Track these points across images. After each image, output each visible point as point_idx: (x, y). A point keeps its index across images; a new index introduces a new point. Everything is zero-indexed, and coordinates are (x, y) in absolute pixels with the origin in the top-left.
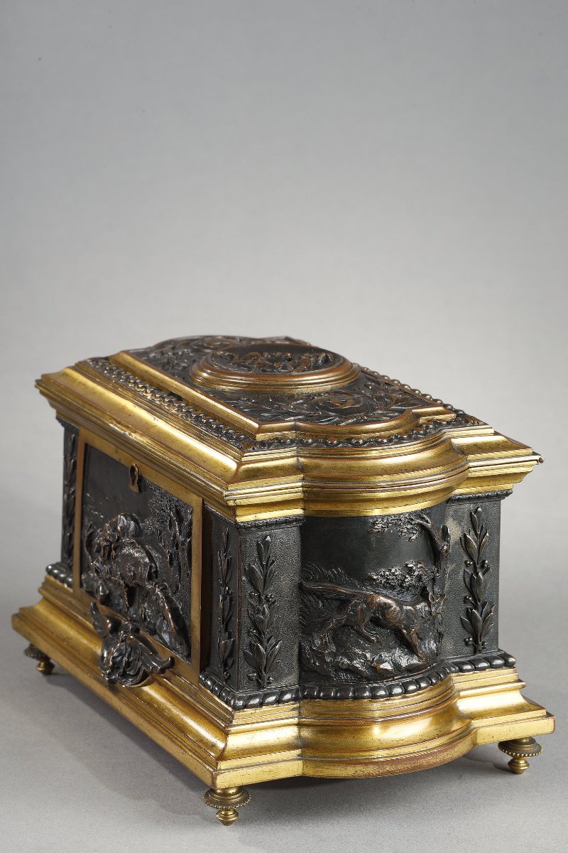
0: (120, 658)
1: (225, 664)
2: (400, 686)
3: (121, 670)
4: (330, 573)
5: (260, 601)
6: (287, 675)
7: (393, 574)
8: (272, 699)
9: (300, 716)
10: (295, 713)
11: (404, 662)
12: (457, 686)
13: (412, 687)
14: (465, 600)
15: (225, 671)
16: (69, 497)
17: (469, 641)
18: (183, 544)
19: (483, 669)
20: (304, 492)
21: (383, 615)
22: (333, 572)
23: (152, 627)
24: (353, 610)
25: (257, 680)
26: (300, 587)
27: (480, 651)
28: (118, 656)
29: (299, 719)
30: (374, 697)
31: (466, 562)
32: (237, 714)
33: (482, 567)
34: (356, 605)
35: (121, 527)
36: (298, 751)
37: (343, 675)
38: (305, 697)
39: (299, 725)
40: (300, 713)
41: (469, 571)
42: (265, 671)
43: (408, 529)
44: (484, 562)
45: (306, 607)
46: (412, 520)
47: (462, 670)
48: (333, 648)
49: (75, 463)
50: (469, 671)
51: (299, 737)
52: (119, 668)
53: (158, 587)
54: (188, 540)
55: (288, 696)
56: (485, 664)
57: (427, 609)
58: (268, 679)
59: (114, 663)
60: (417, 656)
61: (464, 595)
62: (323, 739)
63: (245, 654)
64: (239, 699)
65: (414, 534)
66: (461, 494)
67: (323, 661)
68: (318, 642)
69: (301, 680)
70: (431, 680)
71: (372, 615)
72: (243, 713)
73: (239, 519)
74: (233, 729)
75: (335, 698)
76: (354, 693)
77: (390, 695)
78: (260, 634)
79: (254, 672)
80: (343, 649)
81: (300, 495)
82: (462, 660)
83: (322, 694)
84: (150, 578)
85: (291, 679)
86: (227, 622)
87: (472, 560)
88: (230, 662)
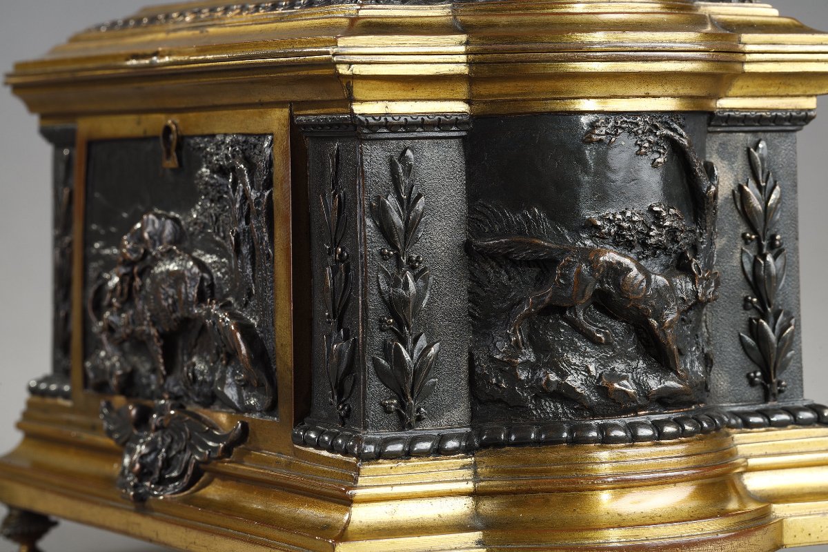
0: (152, 456)
1: (340, 391)
2: (650, 425)
3: (156, 476)
4: (519, 217)
5: (399, 265)
6: (449, 408)
7: (630, 220)
8: (426, 446)
9: (476, 478)
10: (468, 473)
11: (654, 384)
12: (742, 450)
13: (669, 429)
14: (746, 304)
15: (339, 402)
16: (63, 254)
17: (755, 376)
18: (258, 203)
19: (782, 425)
20: (468, 63)
21: (617, 286)
22: (525, 216)
23: (205, 390)
24: (563, 276)
25: (398, 411)
26: (467, 247)
27: (774, 395)
28: (149, 454)
29: (475, 482)
30: (606, 441)
31: (744, 236)
32: (367, 469)
33: (772, 246)
34: (569, 266)
35: (149, 233)
36: (477, 535)
37: (549, 406)
38: (484, 445)
39: (475, 495)
40: (475, 473)
41: (751, 252)
42: (412, 396)
43: (650, 142)
44: (773, 238)
45: (480, 285)
46: (657, 128)
47: (747, 425)
48: (529, 355)
49: (71, 195)
50: (758, 425)
51: (476, 514)
52: (151, 473)
53: (217, 303)
54: (267, 194)
55: (451, 444)
56: (785, 417)
57: (690, 286)
58: (418, 410)
59: (143, 466)
60: (677, 373)
61: (744, 294)
62: (522, 514)
63: (376, 363)
64: (369, 442)
65: (660, 153)
66: (731, 110)
67: (514, 379)
68: (502, 345)
69: (475, 418)
70: (702, 425)
71: (597, 286)
72: (376, 466)
73: (358, 108)
74: (359, 493)
75: (537, 442)
76: (570, 432)
77: (633, 439)
78: (401, 328)
79: (391, 398)
80: (548, 356)
81: (463, 69)
82: (746, 408)
83: (513, 438)
84: (201, 298)
85: (456, 417)
86: (341, 314)
87: (755, 232)
88: (348, 385)
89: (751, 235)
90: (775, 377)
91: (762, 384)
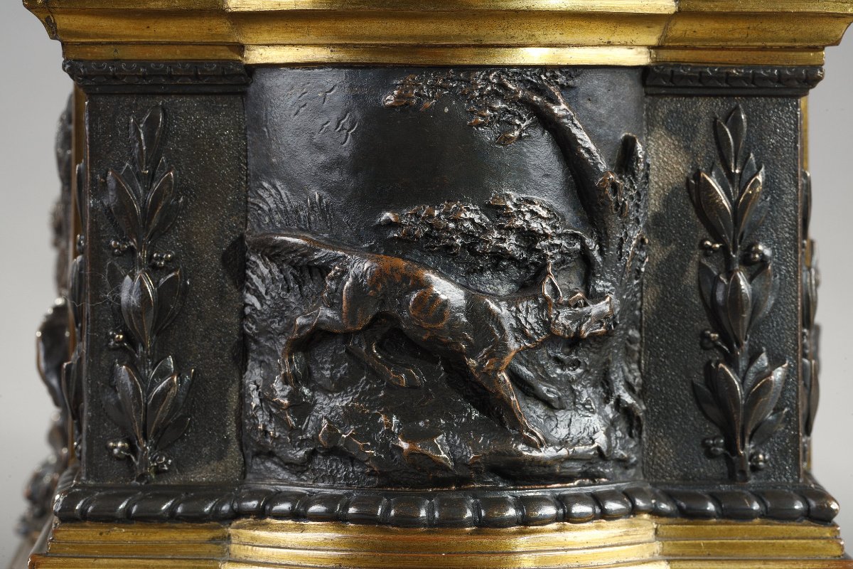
89: (713, 243)
90: (743, 448)
91: (726, 456)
☆ ☆ ☆
**WORK REQUEST**
Rewrite the material from its first line through the line containing "55: (288, 696)" as a numbered list, skipping any blank lines and leaving the pictures out.

**YOUR SOLUTION**
1. Track these points across images. After each image, output each visible point as point_idx: (x, y). A point keeps its index across images; a new index introduces a new point. Everything is zero-indexed, and coordinates are (x, y) in absolute pixels with the origin in the top-left.
2. 0: (120, 658)
3. 1: (225, 664)
4. 2: (400, 686)
5. 3: (121, 670)
6. 4: (330, 573)
7. 5: (260, 601)
8. 6: (287, 675)
9. 7: (393, 574)
10. 8: (272, 699)
11. 9: (300, 716)
12. 10: (295, 713)
13. 11: (404, 662)
14. 12: (457, 686)
15. 13: (412, 687)
16. 14: (465, 600)
17. 15: (225, 671)
18. 16: (69, 497)
19. 17: (469, 641)
20. 18: (183, 544)
21. 19: (483, 669)
22. 20: (304, 492)
23. 21: (383, 615)
24. 22: (333, 572)
25. 23: (152, 627)
26. 24: (353, 610)
27. 25: (257, 680)
28. 26: (300, 587)
29. 27: (480, 651)
30. 28: (118, 656)
31. 29: (299, 719)
32. 30: (374, 697)
33. 31: (466, 562)
34. 32: (237, 714)
35. 33: (482, 567)
36. 34: (356, 605)
37. 35: (121, 527)
38. 36: (298, 751)
39. 37: (343, 675)
40. 38: (305, 697)
41. 39: (299, 725)
42. 40: (300, 713)
43. 41: (469, 571)
44. 42: (265, 671)
45. 43: (408, 529)
46. 44: (484, 562)
47. 45: (306, 607)
48. 46: (412, 520)
49. 47: (462, 670)
50. 48: (333, 648)
51. 49: (75, 463)
52. 50: (469, 671)
53. 51: (299, 737)
54. 52: (119, 668)
55. 53: (158, 587)
56. 54: (188, 540)
57. 55: (288, 696)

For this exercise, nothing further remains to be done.